If a picture appears in the records, leave it out and transcribe the rest exactly.

++++++++++++++++++++

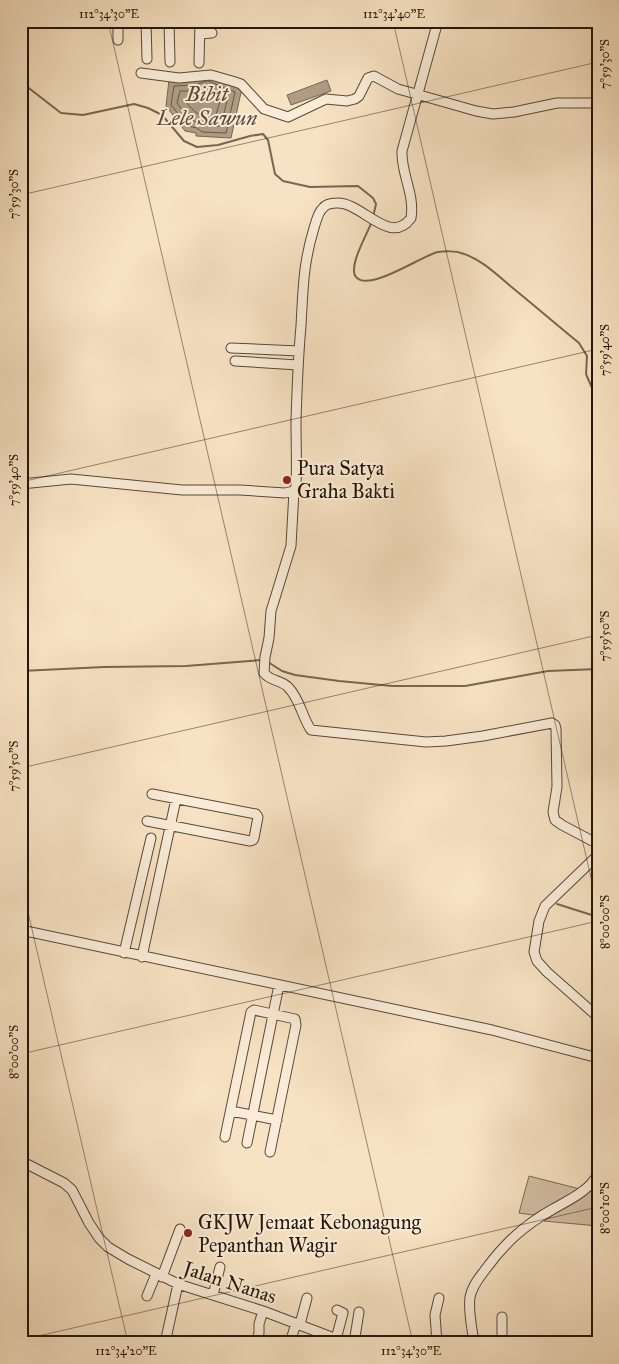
<svg xmlns="http://www.w3.org/2000/svg" width="619" height="1364" font-family="'IM FELL Great Primer',serif">
  <rect width="100%" height="100%" fill="#f7e2c3"/>
  <filter id="stains"><feTurbulence type="fractalNoise" baseFrequency=".004" numOctaves="4"/><feColorMatrix values="0 0 0 0 .2 0 0 0 0 .09 0 0 0 0 .02 0 0 0 .5 -.17"/></filter>
  <radialGradient id="worn" r=".72"><stop offset=".6" stop-color="#630" stop-opacity="0"/><stop offset="1" stop-color="#630" stop-opacity=".3"/></radialGradient>
  <path fill="#d3bfa4" stroke="#7b6a57" d="M529 1176 580 1189 533 1215 519 1213Z
    M589 1191 598 1193V1226L544 1221Z"/>
  <path fill="#af9c84" stroke="#776653" d="M208 76 242 88 231 138 196 136V133L185 131 166 106 169 80Z
    M327 80 331 91 291 105 287 95Z"/>
  <g fill="none" stroke-linecap="round" stroke-linejoin="round">
    <path stroke="#695847" stroke-width="1" d="M208 81 235 92 226 133 202 132 197 128 188 126 171 105 174 86 194 85Z
      M207 88 228 96 221 126C197 126 191 122 177 103L180 91H194Z
      M208 95 220 101 215 118C201 118 194 112 186 102L188 99Z"/>
    <path stroke="#776653" stroke-width="2" d="M21 82 61 113 83 115 134 104 148 108 162 115 184 141 197 147 218 145 250 136 263 134 268 140 275 174 283 181 310 187 358 186 373 198 376 204 373 217
      M583 99H593
      M372 221C368 233 346 269 357 278 371 291 423 255 438 252 445 251 456 251 461 253 482 259 498 276 514 289 536 307 557 325 579 343L587 356 586 374 592 388 598 389
      M268 662 282 671 295 675 339 681 392 686H465L548 671 598 669
      M21 671 104 667 186 666 261 660
      M557 904 598 917"/>
    <g stroke="#584838" stroke-width="11">
      <path id="minor" d="M118 21V40
        M146 21 147 59
        M169 21 170 62
        M200 34 212 33
        M199 63 200 21
        M141 73 179 78 211 75 232 81 241 84 264 109 288 117 326 99 347 101 355 99 359 96 368 78 374 76 398 89 416 94 476 111 493 114 514 112 557 103H598
        M231 348 299 351
        M235 361 298 365
        M21 484 71 479 182 490H240L285 493 294 491 296 486C297 465 296 443 296 421 297 389 298 358 301 326 303 290 303 264 314 228 316 222 318 212 323 208 326 204 332 203 337 203 362 202 390 247 411 218 415 194 401 174 402 151L438 21
        M294 491 291 546 271 611 269 638 265 657 264 673C270 681 281 680 288 687 300 699 302 717 311 730L426 742 446 741 483 736 552 723 555 725 556 729 557 787 553 812 555 820 562 825 598 844
        M147 821 250 841 253 840 254 838 258 817 256 814 152 794
        M598 855 545 906 539 921 534 952 537 961 547 972 598 1017
        M21 930 492 1030 598 1058
        M124 953 151 838
        M142 957 176 799
        M231 1111 277 1120
        M225 1137 251 1012 254 1010 295 1019 296 1025 270 1152
        M247 1143 279 985
        M21 1161 64 1183 72 1190 89 1223 99 1238 108 1247 128 1259 178 1284 263 1311 347 1343
        M162 1277 180 1229
        M213 1295 220 1267
        M147 1296 156 1274
        M300 1324 307 1298
        M336 1339 343 1313 337 1310
        M165 1343 178 1284
        M256 1343 259 1333V1324L263 1311
        M290 1343 296 1323
        M354 1343 359 1312
        M437 1343 435 1315 439 1298
        M474 1343C472 1328 468 1311 470 1297 472 1286 479 1278 485 1270 505 1243 523 1226 553 1209 569 1200 589 1191 598 1174
        M502 1343V1317"/>
    </g>
    <use href="#minor" stroke="#faecd8" stroke-width="9"/>
  </g>
  <path fill="none" stroke="#23150a" stroke-width="1" stroke-opacity="0.45" d="M108 21 413 1343M393 21 598 908M21 195 598 62M21 482 598 349M21 768 598 635M21 882 128 1343M21 1054 598 921M21 1340 598 1207"/>
  <g fill="#8f2418" stroke="#faecd8" stroke-width="2">
    <circle cx="287" cy="480" r="5"/>
    <circle cx="188" cy="1233" r="5"/>
  </g>
  <g text-anchor="middle" stroke-width="4" stroke-linejoin="round" paint-order="stroke">
    <g font-size="20" fill="#23150a" stroke="#faecd8" text-anchor="start">
      <text x="297" y="475">Pura Satya<tspan x="297" dy="23">Graha Bakti</tspan></text>
      <text x="198" y="1229">GKJW Jemaat Kebonagung<tspan x="198" dy="23">Pepanthan Wagir</tspan></text>
    </g>
    <g font-size="20" fill="#23150a" stroke="#faecd8">
      <text transform="translate(230 1282) rotate(18)" y="7">Jalan Nanas</text>
    </g>
    <g font-size="21" font-style="italic" fill="#5b4b3b" stroke="#faecd8">
      <text x="207" y="101">Bibit<tspan x="207" dy="24">Lele Sawun</tspan></text>
    </g>
  </g>
  <rect width="619" height="1364" fill="none" stroke="#f7e2c3" stroke-width="55"/>
  <rect x="28" y="28" width="564" height="1308" fill="none" stroke="#23150a" stroke-width="2"/>
  <g font-size="12" text-anchor="middle" fill="#23150a">
    <text x="109" y="18">112°34'30"E</text>
    <text x="394" y="18">112°34'40"E</text>
    <text transform="translate(605 64) rotate(-90)" y="4">7°59'30"S</text>
    <text transform="translate(14 194) rotate(-90)" y="4">7°59'30"S</text>
    <text transform="translate(605 350) rotate(-90)" y="4">7°59'40"S</text>
    <text transform="translate(14 480) rotate(-90)" y="4">7°59'40"S</text>
    <text transform="translate(605 636) rotate(-90)" y="4">7°59'50"S</text>
    <text transform="translate(14 766) rotate(-90)" y="4">7°59'50"S</text>
    <text transform="translate(605 922) rotate(-90)" y="4">8°00'00"S</text>
    <text transform="translate(14 1052) rotate(-90)" y="4">8°00'00"S</text>
    <text transform="translate(605 1208) rotate(-90)" y="4">8°00'10"S</text>
    <text x="126" y="1355">112°34'20"E</text>
    <text x="411" y="1355">112°34'30"E</text>
  </g>
  <rect width="100%" height="100%" filter="url(#stains)"/>
  <rect width="100%" height="100%" fill="url(#worn)"/>
</svg>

++++++++++++++++++++

EXPECTED ANSWER:
<svg xmlns="http://www.w3.org/2000/svg" width="619" height="1364" font-family="'IM FELL Great Primer',serif">
  <rect width="100%" height="100%" fill="#f7e2c3"/>
  <filter id="stains"><feTurbulence type="fractalNoise" baseFrequency=".004" numOctaves="4"/><feColorMatrix values="0 0 0 0 .2 0 0 0 0 .09 0 0 0 0 .02 0 0 0 .5 -.17"/></filter>
  <radialGradient id="worn" r=".72"><stop offset=".6" stop-color="#630" stop-opacity="0"/><stop offset="1" stop-color="#630" stop-opacity=".3"/></radialGradient>
  <path fill="#d3bfa4" stroke="#7b6a57" d="M529 1176 580 1189 533 1215 519 1213Z
    M589 1191 598 1193V1226L544 1221Z"/>
  <path fill="#af9c84" stroke="#776653" d="M208 76 242 88 231 138 196 136V133L185 131 166 106 169 80Z
    M327 80 331 91 291 105 287 95Z"/>
  <g fill="none" stroke-linecap="round" stroke-linejoin="round">
    <path stroke="#695847" stroke-width="1" d="M208 81 235 92 226 133 202 132 197 128 188 126 171 105 174 86 194 85Z
      M207 88 228 96 221 126C197 126 191 122 177 103L180 91H194Z
      M208 95 220 101 215 118C201 118 194 112 186 102L188 99Z"/>
    <path stroke="#776653" stroke-width="2" d="M21 82 61 113 83 115 134 104 148 108 162 115 184 141 197 147 218 145 250 136 263 134 268 140 275 174 283 181 310 187 358 186 373 198 376 204 373 217
      M583 99H593
      M372 221C368 233 346 269 357 278 371 291 423 255 438 252 445 251 456 251 461 253 482 259 498 276 514 289 536 307 557 325 579 343L587 356 586 374 592 388 598 389
      M268 662 282 671 295 675 339 681 392 686H465L548 671 598 669
      M21 671 104 667 186 666 261 660
      M557 904 598 917"/>
    <g stroke="#584838" stroke-width="11">
      <path id="minor" d="M118 21V40
        M146 21 147 59
        M169 21 170 62
        M200 34 212 33
        M199 63 200 21
        M141 73 179 78 211 75 232 81 241 84 264 109 288 117 326 99 347 101 355 99 359 96 368 78 374 76 398 89 416 94 476 111 493 114 514 112 557 103H598
        M231 348 299 351
        M235 361 298 365
        M21 484 71 479 182 490H240L285 493 294 491 296 486C297 465 296 443 296 421 297 389 298 358 301 326 303 290 303 264 314 228 316 222 318 212 323 208 326 204 332 203 337 203 362 202 390 247 411 218 415 194 401 174 402 151L438 21
        M294 491 291 546 271 611 269 638 265 657 264 673C270 681 281 680 288 687 300 699 302 717 311 730L426 742 446 741 483 736 552 723 555 725 556 729 557 787 553 812 555 820 562 825 598 844
        M147 821 250 841 253 840 254 838 258 817 256 814 152 794
        M598 855 545 906 539 921 534 952 537 961 547 972 598 1017
        M21 930 492 1030 598 1058
        M124 953 151 838
        M142 957 176 799
        M231 1111 277 1120
        M225 1137 251 1012 254 1010 295 1019 296 1025 270 1152
        M247 1143 279 985
        M21 1161 64 1183 72 1190 89 1223 99 1238 108 1247 128 1259 178 1284 263 1311 347 1343
        M162 1277 180 1229
        M213 1295 220 1267
        M147 1296 156 1274
        M300 1324 307 1298
        M336 1339 343 1313 337 1310
        M165 1343 178 1284
        M256 1343 259 1333V1324L263 1311
        M290 1343 296 1323
        M354 1343 359 1312
        M437 1343 435 1315 439 1298
        M474 1343C472 1328 468 1311 470 1297 472 1286 479 1278 485 1270 505 1243 523 1226 553 1209 569 1200 589 1191 598 1174
        M502 1343V1317"/>
    </g>
    <use href="#minor" stroke="#faecd8" stroke-width="9"/>
  </g>
  <path fill="none" stroke="#23150a" stroke-width="1" stroke-opacity="0.45" d="M108 21 413 1343M393 21 598 908M21 195 598 62M21 482 598 349M21 768 598 635M21 882 128 1343M21 1054 598 921M21 1340 598 1207"/>
  <g fill="#8f2418" stroke="#faecd8" stroke-width="2">
    <circle cx="287" cy="480" r="5"/>
    <circle cx="188" cy="1233" r="5"/>
  </g>
  <g text-anchor="middle" stroke-width="4" stroke-linejoin="round" paint-order="stroke">
    <g font-size="20" fill="#23150a" stroke="#faecd8" text-anchor="start">
      <text x="297" y="475">Pura Satya<tspan x="297" dy="23">Graha Bakti</tspan></text>
      <text x="198" y="1229">GKJW Jemaat Kebonagung<tspan x="198" dy="23">Pepanthan Wagir</tspan></text>
    </g>
    <g font-size="20" fill="#23150a" stroke="#faecd8">
      <text transform="translate(230 1282) rotate(18)" y="7">Jalan Nanas</text>
    </g>
    <g font-size="21" font-style="italic" fill="#5b4b3b" stroke="#faecd8">
      <text x="207" y="101">Bibit<tspan x="207" dy="24">Lele Sawun</tspan></text>
    </g>
  </g>
  <rect width="619" height="1364" fill="none" stroke="#f7e2c3" stroke-width="55"/>
  <rect x="28" y="28" width="564" height="1308" fill="none" stroke="#23150a" stroke-width="2"/>
  <g font-size="12" text-anchor="middle" fill="#23150a">
    <text x="109" y="18">112°34'30"E</text>
    <text x="394" y="18">112°34'40"E</text>
    <text transform="translate(605 64) rotate(-90)" y="4">7°59'30"S</text>
    <text transform="translate(14 194) rotate(-90)" y="4">7°59'30"S</text>
    <text transform="translate(605 350) rotate(-90)" y="4">7°59'40"S</text>
    <text transform="translate(14 480) rotate(-90)" y="4">7°59'40"S</text>
    <text transform="translate(605 636) rotate(-90)" y="4">7°59'50"S</text>
    <text transform="translate(14 766) rotate(-90)" y="4">7°59'50"S</text>
    <text transform="translate(605 922) rotate(-90)" y="4">8°00'00"S</text>
    <text transform="translate(14 1052) rotate(-90)" y="4">8°00'00"S</text>
    <text transform="translate(605 1208) rotate(-90)" y="4">8°00'10"S</text>
    <text x="126" y="1355">112°34'20"E</text>
    <text x="411" y="1355">112°34'30"E</text>
  </g>
  <rect width="100%" height="100%" filter="url(#stains)"/>
  <rect width="100%" height="100%" fill="url(#worn)"/>
</svg>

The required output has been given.